I accepted every dance with every guy who asked me. I was assertive with my space, but very willing to ask questions and let them talk about themselves. I also paid more attention to the women around me. I thought about how much time and thought had gone into the clothing that they chose to wear. Where I had thrown on some simple black pants and a yellow hooded sweater, these women had really gone out of their way to look attractive. Many women with wrinkles had put layers of makeup on (I really think this would have made me judge them and shake my head with thoughts that they need to be more real), but instead I hurt a little bit for them and I saw the beauty and strength in their eyes. I also said a quiet prayer that they would find good men who also saw the beauty in these women.
Near the end of the dance, I was standing alone near the dance floor during a fast dance. I was really enjoying watching a group of friends dance silly and laugh together. Each person in that circle dealt with being overweight. I admired them for their enthusiasm and creativity. One of them noticed me and motioned for me to join the circle. I did and had fun. When a slow song started another one from the circle started dancing with me. He is my age and we talked easily.
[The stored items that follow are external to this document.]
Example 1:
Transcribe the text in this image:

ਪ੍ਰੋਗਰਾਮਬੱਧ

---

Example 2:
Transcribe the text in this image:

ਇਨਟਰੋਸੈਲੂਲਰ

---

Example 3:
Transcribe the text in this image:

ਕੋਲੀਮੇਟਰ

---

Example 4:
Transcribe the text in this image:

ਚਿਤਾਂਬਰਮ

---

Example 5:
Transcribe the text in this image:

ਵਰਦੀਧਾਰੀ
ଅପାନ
They announced the last song of the evening and he asked if I would finish the evening with him. At the end of the song he invited me to join his circle of friends to go to a restaurant. I thanked him, but declined. I told him that I came with some other people and needed to get home to get to sleep. Having dealt with weight issues all of my adult life, I understood what it would take for him to invite me out and I admired him. I really hope to see that circle of dancers again.
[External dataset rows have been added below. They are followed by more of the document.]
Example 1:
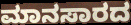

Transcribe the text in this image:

ಮಾನಸಾರದ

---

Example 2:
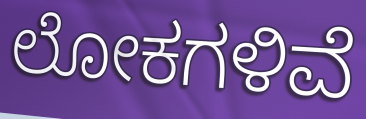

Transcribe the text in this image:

ಲೋಕಗಳಿವೆ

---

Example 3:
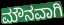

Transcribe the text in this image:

ಮೌನವಾಗಿ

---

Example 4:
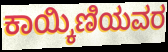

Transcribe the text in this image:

ಕಾಯ್ಕಿಣಿಯವರ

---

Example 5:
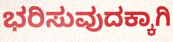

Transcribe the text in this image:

ಭರಿಸುವುದಕ್ಕಾಗಿ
Driving home that night, I felt peace. I didn't feel as wrapped up in myself anymore. I was no longer the "terrified" girl as I had previously described myself. I was a dancer learning from others and gaining perspective.

Sunday, November 14, 2010

Back in the Singles Scene

I ventured into unfamiliar territory.
I went to my first over 30 Singles activity. We actually have a name. We are "Mid Singles" not "Young Singles" or "Geriatric Singles". I have been attending the Wednesday night religion class in Centerville each week. This class sponsored a Saturday night bowling activity in Ogden last night.
I arrived a bit early and didn't recognize anyone that looked like a "Mid Single" person. I lined up in the bowling line to pay and get a lane--it was a long line so I figured that I had time to search out some of my peers to join me in line so I wouldn't bowl in a lane by myself. Before I knew it, I was next up to the cashier.
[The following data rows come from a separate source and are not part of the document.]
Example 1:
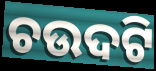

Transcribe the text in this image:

ଚଉଦଟି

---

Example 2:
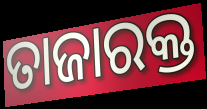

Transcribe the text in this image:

ତାଜାରକ୍ତ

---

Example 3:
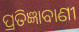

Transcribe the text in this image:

ପ୍ରତିଜ୍ଞାବାଣୀ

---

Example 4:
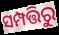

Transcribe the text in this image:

I panicked--saw some singlish looking people, but didn't want to yell to them (and they wouldn't even know me), so I left the enormous line and found some safety in the restroom. I took some deep breaths. I wasn't sure if I was actually ready to be in a social setting where people were having fun, but at the same time, scoping out others for eternal companions. Even though I don't feel ready for scoping, I do want to meet some friends in my similar situation. It would be nice to find a few friends who are single moms with young kids just like me.
I made a deal with myself that I would go back out to the bowling area for five minutes. If I didn't feel comfortable or didn't see anyone that I recognized from our huge class, then I would excuse myself from the "fun" and probably not venture out to an activity for another 6 weeks. I guess this could be called the Groundhog plan.
As it turns out, I bravely left the safety of the ladies room and within seconds spotted my friend Rory. Rory and I met 10 years ago. We reconnected at Wednesday's religion class a few days ago. Rory and I ended up tagging along in a bowling lane with 4 new friends and we had a blast!! I managed to get the lowest score both games--too bad we weren't on the golf course, right?